::: Texte :::

Une «pirouette» en réponse

En 2009 déjà, la Cour européenne des droits de l’homme (Cour EDH, dans un arrêt Glor c. Suisse) a jugé que la taxe d’exemption violait les droits fondamentaux des astreints. Elle constitue une discrimination par rapport (i) aux suisses aptes à l’armée mais qui choisissent d’effectuer un service civil de remplacement et ne sont ainsi en principe pas redevables de la taxe et (ii) aux suisses doublement inaptes à l’armée et à la protection civile en raison d’un handicap plus grave, qui n’ont aucun service à effectuer et ne paient en principe aucune taxe.

La Suisse a répondu à cet arrêt par ce que certains qualifient de «pirouette», restreignant tellement son application qu’il n’a matériellement eu (quasi) aucun effet. En janvier 2021, la Cour EDH a confirmé que les mesures prises par la Suisse sont insuffisantes et que la taxe, dans son état actuel, viole toujours les droits fondamentaux des astreints. Cette décision peut encore être déférée devant la Grande Chambre de la Cour EDH par la Confédération, mais est déjà un signal fort malgré lequel la taxe d’exemption continue d’être perçue.

::: Données présentées :::

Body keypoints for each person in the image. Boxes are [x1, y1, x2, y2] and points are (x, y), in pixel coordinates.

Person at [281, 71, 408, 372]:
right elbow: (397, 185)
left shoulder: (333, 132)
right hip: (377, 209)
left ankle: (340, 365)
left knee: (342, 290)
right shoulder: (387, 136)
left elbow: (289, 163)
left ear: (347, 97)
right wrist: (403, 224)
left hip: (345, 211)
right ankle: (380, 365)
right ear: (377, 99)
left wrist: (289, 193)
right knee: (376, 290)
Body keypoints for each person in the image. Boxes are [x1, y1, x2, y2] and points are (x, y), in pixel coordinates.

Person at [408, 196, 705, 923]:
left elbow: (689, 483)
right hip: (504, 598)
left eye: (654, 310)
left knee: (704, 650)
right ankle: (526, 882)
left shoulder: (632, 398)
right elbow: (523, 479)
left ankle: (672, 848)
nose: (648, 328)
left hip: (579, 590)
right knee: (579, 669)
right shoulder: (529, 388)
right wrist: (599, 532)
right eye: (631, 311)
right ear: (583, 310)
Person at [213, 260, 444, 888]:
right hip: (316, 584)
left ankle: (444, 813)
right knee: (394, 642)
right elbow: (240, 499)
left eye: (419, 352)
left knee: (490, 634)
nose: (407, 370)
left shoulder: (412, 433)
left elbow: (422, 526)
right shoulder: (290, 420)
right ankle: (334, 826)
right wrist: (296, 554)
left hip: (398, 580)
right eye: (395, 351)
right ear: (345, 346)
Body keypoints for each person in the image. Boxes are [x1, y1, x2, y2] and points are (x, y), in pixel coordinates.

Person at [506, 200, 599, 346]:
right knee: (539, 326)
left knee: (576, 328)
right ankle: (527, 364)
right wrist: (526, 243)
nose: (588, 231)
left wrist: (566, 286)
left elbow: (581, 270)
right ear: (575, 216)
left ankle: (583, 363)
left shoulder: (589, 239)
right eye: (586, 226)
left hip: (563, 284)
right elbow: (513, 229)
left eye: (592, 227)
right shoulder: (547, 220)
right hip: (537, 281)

:::

* Consigne
Pouvez-vous recopier à l'identique, dans le texte consacré à la taxe d'exemption, tout ce qui va de « La Suisse a » jusqu'à « continue d’être perçue. » ? Ne vous servez que du texte consacré à la taxe d'exemption.

* Votre réponse
La Suisse a répondu à cet arrêt par ce que certains qualifient de «pirouette», restreignant tellement son application qu’il n’a matériellement eu (quasi) aucun effet. En janvier 2021, la Cour EDH a confirmé que les mesures prises par la Suisse sont insuffisantes et que la taxe, dans son état actuel, viole toujours les droits fondamentaux des astreints. Cette décision peut encore être déférée devant la Grande Chambre de la Cour EDH par la Confédération, mais est déjà un signal fort malgré lequel la taxe d’exemption continue d’être perçue.